Karun Atakore
{{sedang ditulis}}
Nama
Karun, kawasan panas bumi yang terletak di luar kampung Watuwawer, desa Atakore, kecamatan Atadei, kabupaten Lembata - NTT. Kawah gunung berapi itu difungsikan oleh penduduk seperti dapur untuk memasak makanan, sehingga disebut juga dapur alam. Nama karun berasal dari nama isteri kepala kampung Mudagedo yang bernama Kara, namu itu diabadikan menjadi kawasan panas bumi yangada di tempat itu. Kara nama orang bergeser menjadi kegiatan memasak makanan dalam perut bumi dengan proses ditaruh di dalam lubang lalu ditutup menggunakan rumput dan dedaunan. Proses itu disebut 'tarung' kata kerja dari kata taruh, sedangkan bahan yang telah matang dinamakan narung. Misalnya singkong yang sudah dimasak di karun, disebut "hure narungei". Begitu juga untuk bahan makanan yang lain, nama bahan disebutkan lalu disusul kata 'narung' sebagai asal menjadikannya matang,
Legenda Mudagedo
Nama isteri kepala kampung yang lalu diabadikan menjadi nama kawah gunung berapi, berawal dari kisah terjadinya bencana hancur dan musnahnya kampung Mudagedo serta sebagian besar penduduk. Kampung Mudagedo bertetangga dengan Lewopuho, kampung paling dekat di sebelah Timur, dan kampung Waiwejak yang letanya agak jauh ke barat. Ketika kampung yang berdampingan itu penduduknya hidup rukun.
Pada suatu ketika terjadi kesepakatan untuk mengadakan tandak atau hamang bersama-sama pada malam hari. Kampung Mudagedo yang berada di tengah menjadi kampung terselenggaranya hiburan itu. Karena kesenian tandak atau hamang merupakan kesenian yang istimewa dan sesewaktu baru diadakan, maka diharapkan semua peserta yang turut dalam pertunjukan wajib mengenakan pakaian adat serta aksesoris perhiasan, seperti gelang, kalung, rame, dan giwang atau anting-anting bagi wanita. Sedangkan laki-laki mengenakan topi berupa kain selempang yang diikat di kepala atau perhiasan kepada dari daun kelapa mudah yang dihiasi dengan bulu ayam.

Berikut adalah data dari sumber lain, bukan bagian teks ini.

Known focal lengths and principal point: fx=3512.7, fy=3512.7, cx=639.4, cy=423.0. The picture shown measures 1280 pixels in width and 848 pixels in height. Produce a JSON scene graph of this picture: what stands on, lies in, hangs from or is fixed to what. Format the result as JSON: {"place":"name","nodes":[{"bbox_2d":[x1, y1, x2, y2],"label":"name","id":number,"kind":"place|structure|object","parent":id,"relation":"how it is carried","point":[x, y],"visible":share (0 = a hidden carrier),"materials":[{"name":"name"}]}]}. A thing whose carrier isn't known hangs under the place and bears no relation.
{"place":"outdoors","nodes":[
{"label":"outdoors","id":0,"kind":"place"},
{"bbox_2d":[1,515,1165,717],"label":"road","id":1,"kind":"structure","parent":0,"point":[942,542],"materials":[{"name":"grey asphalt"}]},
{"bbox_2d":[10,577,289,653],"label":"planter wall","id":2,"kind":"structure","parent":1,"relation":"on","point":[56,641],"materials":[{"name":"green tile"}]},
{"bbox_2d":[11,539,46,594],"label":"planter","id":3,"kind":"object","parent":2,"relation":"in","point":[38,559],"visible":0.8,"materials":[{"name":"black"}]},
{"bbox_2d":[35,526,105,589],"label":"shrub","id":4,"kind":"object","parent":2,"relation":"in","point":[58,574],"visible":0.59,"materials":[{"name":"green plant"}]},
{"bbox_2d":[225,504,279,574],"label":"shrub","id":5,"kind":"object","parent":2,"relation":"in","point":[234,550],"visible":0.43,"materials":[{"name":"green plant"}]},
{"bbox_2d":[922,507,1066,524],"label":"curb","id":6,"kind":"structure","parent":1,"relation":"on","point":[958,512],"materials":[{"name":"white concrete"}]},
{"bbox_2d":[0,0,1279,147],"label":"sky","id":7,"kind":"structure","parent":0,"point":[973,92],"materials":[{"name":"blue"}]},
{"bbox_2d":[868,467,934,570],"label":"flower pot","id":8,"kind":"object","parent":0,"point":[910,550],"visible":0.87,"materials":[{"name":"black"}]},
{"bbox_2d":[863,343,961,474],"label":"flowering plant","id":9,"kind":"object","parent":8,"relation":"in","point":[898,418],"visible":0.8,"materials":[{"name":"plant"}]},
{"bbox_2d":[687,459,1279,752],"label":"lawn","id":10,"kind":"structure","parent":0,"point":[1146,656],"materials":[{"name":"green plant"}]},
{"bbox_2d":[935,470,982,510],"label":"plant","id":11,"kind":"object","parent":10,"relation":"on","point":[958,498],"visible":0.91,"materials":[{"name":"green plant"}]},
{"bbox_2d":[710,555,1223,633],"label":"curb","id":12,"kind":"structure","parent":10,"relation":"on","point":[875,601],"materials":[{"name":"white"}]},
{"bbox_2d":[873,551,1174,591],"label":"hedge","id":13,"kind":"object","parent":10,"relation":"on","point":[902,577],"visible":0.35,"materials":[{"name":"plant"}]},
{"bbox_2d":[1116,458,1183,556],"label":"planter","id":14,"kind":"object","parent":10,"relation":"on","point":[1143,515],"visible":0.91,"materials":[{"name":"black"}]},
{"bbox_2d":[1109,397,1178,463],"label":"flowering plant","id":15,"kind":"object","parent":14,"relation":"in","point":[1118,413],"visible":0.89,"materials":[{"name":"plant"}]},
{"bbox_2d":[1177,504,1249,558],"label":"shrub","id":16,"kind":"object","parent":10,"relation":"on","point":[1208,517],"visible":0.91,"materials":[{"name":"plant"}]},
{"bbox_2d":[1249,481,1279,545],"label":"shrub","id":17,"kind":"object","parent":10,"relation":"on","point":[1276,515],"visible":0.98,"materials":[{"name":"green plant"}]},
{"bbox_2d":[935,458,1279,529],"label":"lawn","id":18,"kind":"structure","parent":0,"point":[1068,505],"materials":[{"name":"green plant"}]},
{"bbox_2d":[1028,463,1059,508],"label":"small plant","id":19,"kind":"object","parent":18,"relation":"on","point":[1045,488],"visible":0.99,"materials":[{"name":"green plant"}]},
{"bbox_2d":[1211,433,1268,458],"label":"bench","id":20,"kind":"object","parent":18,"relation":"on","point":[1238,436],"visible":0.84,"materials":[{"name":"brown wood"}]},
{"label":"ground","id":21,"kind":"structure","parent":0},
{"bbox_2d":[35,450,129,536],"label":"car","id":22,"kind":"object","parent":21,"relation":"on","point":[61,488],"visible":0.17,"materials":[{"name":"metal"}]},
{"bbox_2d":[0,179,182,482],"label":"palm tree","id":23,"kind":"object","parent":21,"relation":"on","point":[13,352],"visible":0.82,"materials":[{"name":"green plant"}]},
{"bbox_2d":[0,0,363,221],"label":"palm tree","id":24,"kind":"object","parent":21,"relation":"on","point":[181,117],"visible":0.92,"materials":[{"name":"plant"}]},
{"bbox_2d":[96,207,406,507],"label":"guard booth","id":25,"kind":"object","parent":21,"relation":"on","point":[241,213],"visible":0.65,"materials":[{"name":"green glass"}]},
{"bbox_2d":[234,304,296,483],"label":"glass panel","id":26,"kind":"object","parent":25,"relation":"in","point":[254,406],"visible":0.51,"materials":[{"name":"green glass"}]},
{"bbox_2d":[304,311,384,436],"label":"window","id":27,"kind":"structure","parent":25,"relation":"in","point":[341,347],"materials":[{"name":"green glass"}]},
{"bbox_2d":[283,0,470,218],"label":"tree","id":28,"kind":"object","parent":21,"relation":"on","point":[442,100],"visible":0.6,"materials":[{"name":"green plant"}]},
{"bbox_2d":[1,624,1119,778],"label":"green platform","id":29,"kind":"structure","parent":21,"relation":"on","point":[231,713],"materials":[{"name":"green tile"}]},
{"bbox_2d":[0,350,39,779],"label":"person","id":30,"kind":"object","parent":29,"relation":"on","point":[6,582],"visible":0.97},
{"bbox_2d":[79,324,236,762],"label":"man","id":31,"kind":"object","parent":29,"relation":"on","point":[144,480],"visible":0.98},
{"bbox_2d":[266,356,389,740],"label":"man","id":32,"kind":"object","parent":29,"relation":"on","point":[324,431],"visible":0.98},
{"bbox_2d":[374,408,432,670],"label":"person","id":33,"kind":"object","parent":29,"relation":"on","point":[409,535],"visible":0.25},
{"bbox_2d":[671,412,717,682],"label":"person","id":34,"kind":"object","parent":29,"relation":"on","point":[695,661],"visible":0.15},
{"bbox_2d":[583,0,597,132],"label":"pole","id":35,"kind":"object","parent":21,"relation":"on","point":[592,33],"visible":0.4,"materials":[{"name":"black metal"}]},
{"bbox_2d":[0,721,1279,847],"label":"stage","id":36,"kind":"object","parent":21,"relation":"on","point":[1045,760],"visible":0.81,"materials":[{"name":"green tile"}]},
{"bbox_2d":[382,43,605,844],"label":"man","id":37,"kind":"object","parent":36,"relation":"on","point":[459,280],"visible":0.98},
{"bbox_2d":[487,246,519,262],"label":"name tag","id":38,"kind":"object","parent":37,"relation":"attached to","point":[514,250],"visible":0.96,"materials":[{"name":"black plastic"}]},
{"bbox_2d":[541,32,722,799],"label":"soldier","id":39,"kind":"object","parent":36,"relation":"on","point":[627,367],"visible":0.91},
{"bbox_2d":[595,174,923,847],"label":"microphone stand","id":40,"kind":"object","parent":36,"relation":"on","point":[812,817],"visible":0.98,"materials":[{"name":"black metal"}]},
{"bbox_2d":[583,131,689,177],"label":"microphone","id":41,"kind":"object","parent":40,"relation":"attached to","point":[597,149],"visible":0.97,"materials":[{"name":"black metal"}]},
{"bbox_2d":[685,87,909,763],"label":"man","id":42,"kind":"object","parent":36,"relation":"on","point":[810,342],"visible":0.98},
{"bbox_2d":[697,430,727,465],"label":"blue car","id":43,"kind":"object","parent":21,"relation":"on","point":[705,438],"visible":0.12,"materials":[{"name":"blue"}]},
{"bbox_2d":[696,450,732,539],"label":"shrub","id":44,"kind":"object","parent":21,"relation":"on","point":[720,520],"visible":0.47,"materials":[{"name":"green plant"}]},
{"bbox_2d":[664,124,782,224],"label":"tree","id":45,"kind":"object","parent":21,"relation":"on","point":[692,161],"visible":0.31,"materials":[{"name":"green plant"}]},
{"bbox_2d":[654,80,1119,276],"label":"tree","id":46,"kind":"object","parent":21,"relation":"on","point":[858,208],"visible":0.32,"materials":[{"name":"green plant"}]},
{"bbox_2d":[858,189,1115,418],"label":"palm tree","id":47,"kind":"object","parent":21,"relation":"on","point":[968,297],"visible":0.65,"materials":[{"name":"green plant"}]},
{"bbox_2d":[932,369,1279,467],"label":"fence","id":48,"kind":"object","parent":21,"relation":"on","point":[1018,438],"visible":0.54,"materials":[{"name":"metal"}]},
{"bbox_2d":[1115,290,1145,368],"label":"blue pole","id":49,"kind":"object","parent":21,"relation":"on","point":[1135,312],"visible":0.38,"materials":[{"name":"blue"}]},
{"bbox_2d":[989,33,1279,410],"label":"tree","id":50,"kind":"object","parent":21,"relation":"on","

Pada malam itu sebagian orang dari Waiwejak dan Lewopuho sudah berdatangan bergabung dengan sebagian wara Mudagedo di lapangan kampung. Suasana lembah yang sejuk di kaki bukit itu menjadi ramai oleh nyanyian tandak/hamang diiringi henakan kaki bersirama dan bunyi gendang serta giring-giring. Ibu Kara, isteri bapak Nuba kepala kampung juga menghias diri untuk tejun dalam kemeriahan malam itu dengan penerangan damir.
Damir yaitu biji jarak yang ditumbuk campur dengan kapas dan menjadi seperti adonan padat, lalu dililitkan pada sebatang lidi menjadi lampu penerangan. Damir yang berbentuk lidi gemuk itu disanngkutkan saja pada dinding agar api tidak merambat ke dinding dan membakar rumah. Ibu Kara membasuh muka dan membasahi rambutnya dengan air pada sebuah kelau yang diletakan di tanah di bawah damir yang sedang menyala itu.
Ketika damar yang semakin panjang menyala dan ujungnya menjadi arang atau kepo, ibu Kara secara reflek mematahkan ujung arang (dami kepun) itu ke tanah, tetapi jatuh persis di dalam kelau berisi air. Arang damai yang masih ada api berpadu dengan santan kelapa di dalam kelau meledak hebat menimbulkan kegaduhan serta kepanikan.
Bumi berguncang hebat, tanah bergetar puluhan orang tenggelam terkubur dalam lumpur panas, tetapi ada sebagian yang luput dan melarikan diri, menyingkir dari bencana itu. Penduduk Lewopuho lari ke timur dan menetap di kampung Lewokoba yang terletak di bukit. Bapa Nuba dan Kara serta sebagian penduduk Mudagedo lari ke selatan dan menetap di bukit, yang kemudian bukit itu dinamakan Nuba Woloi, yang artinya Bukit Nuba. Tetapi kemudian masih merasa terncam dan pibdah lagi ke selatan dan menetap di tempat yang juga juga sebuah bukit dan kemudian dinamakan Nuba. Sedangkan para pengikut bapa Nuba menetap di dataran yang dinamakan Kore.